++++ İncelenen Metin ++++

Anadolu Alevîlerince, "YEDİ ULULAR" tabiri ile anılan Hakk aşıkı Ozanlarımızdan biri olan "HATAYÎ", Safevi tekkesi şeyhlerinden Şeyh Cüneyd'in torunudur. Şeyh Cüneyd, Akkoyunlu Sultanı Uzun Hasan'ın kız kardeşi Hatice Bengü ile evlenir. Hatice Bengü'den Şeyh Haydar dünyaya gelir. Şeyh Haydar da dayısı Uzun Hasan'ın Kızı Âlem Şah ile evlenir. Şeyh Haydar'ın, Âlem Şah'tan üç oğlu olur. (Ali Sultan, İsmail ve İbrahim)
Şeyh Haydar, Şirvan şahı Ferruh Yesar ile savaşırken, öldürüldü. Yetim kalan üç oğlu esir edilip İştahr kalesine hapsedildiler. Uzun zaman sonra serbest bırakılan yetimler gözaltında tutuldukları sırada babalarının müritleri tarafından Erdebil'e kaçırılmak istenir. Yakalanırlar, İsmail ve İbrahim’in Erdebil’e gönderilmesine müsaade edilirken, büyük kardeş olan Ali Sultan öldürülür. (1493)
İsmail ve İbrahim de sıkı takiptedirler. Rahat bırakılmıyorlardır. Müritleri onları Geylan'a kaçırıp Geylan Hükümdarı Karkeya Mirza Ali'ye teslim ettiler. Karkeya, İsmail'e Hoca tutup okuttu. Ona o devrin en iyi eğitimini temin etti. İsmail çok sıkı bir gizlilik içerisinde yetiştirilmeğe çalışıldı ve bu yüzden de Karkeya hayli baskı ve zorluk gördü. Sonuçta, İsmail çok iyi bir eğitim alarak, 12 yaşında yönetimi ele aldı. Tekke'ye bağlı Müritleri derleyip toparladı. Çocuk yaşta her yönden çevresini irşat eden bir kemalet sergiliyordu. Üzerindeki baskı ve zulüm onu idealinden alıkoyamadığı gibi, daha da kamçılıyordu.
Yazdığı çok yönlü mânâ içeren deyişlerinin günümüzde itikat ve hâz ile söylenip dinlenerek "ders" alınmağa çalışılması O'nun ne derece derin bir "gönül sahibi” olduğunun kanıtıdır.
Dahası; beş asır evvel, Arap ve Fars edebiyatının dilimiz üzerinde hakimiyet kurduğu bir devirde, gayet ârı ve duru bir Türkçe ile deyişler yazıp Türk milletinin "dilinin" gelişmesine de yardımcı olması Şah İsmail Hatayî'nin çok yönlü bir önder kişi olduğunu gösterir. Ne yazık ki; iktidar hırsı ile babasını ve kardeşlerini katledecek kadar gaddar bir zalim hükümdarla karşı karşıya kalması, onu, Muhammed-Ali ve Ehlibeyt yolunda yapacağı birçok yararlı hizmetlerden alıkoymuştur.

++++ Çalışma Malzemesi ++++

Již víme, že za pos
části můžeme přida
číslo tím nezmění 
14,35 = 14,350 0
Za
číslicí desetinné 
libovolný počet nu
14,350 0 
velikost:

++++

§ Alıştırma Gereksinimleri
a - İncelenen metinde "İsmail ve İbrahim de" sözlerinden "daha da kamçılıyordu." sözlerine kadar her şeyi, "Geylan" yerine "Gilan" koyarak yeniden yazın.
b - Hatayî hakkındaki metne göre Şeyh Haydar kiminle savaşırken öldürüldü?
c - Hatayî'yi anlatan metni son cümlesinden sonra sürdürün.

§ Alıştırma Cevapları
a -
İsmail ve İbrahim de sıkı takiptedirler. Rahat bırakılmıyorlardır. Müritleri onları Gilan'a kaçırıp Gilan Hükümdarı Karkeya Mirza Ali'ye teslim ettiler. Karkeya, İsmail'e Hoca tutup okuttu. Ona o devrin en iyi eğitimini temin etti. İsmail çok sıkı bir gizlilik içerisinde yetiştirilmeğe çalışıldı ve bu yüzden de Karkeya hayli baskı ve zorluk gördü. Sonuçta, İsmail çok iyi bir eğitim alarak, 12 yaşında yönetimi ele aldı. Tekke'ye bağlı Müritleri derleyip toparladı. Çocuk yaşta her yönden çevresini irşat eden bir kemalet sergiliyordu. Üzerindeki baskı ve zulüm onu idealinden alıkoyamadığı gibi, daha da kamçılıyordu.

b - Şirvan şahı Ferruh Yesar ile savaşırken öldürüldü.

c -
Atası Şeyh Safiyyüddin Hz.’lerinin kurduğu tekke hizmetini, "Şeyhlikle şahlığı" birleştirip "Safevi devleti" adı ile bir devlet kuran Şah İsmail, kelimenin tam manası ile bir Hakk aşıkı, bir İslam ve de Muhammed-Ali hayranı olmasına rağmen, Anadolu'da yaşayan insanların büyük bir kesimi 500 seneden beri bu zâtı, "olduğunun" tam tersi olarak tanıma şanssızlığına mahkum edilmiştir... Bu vefasızlığın tek sebebi; Osmanlı Padişahı Yavuz Selim'in, iktidar hırsından kaynaklanan kanlı zulmünün üstünü örtmek için yapılan menfi propagandalardır... Cânlarımıza tavsiyem, Şah İsmail Hatayî ile ilgili kitapları okumalarıdır.
Yedi Ulular
NESÎMÎ (ölm.1404 veya 1418)
(Seyyid İmad Al-Din)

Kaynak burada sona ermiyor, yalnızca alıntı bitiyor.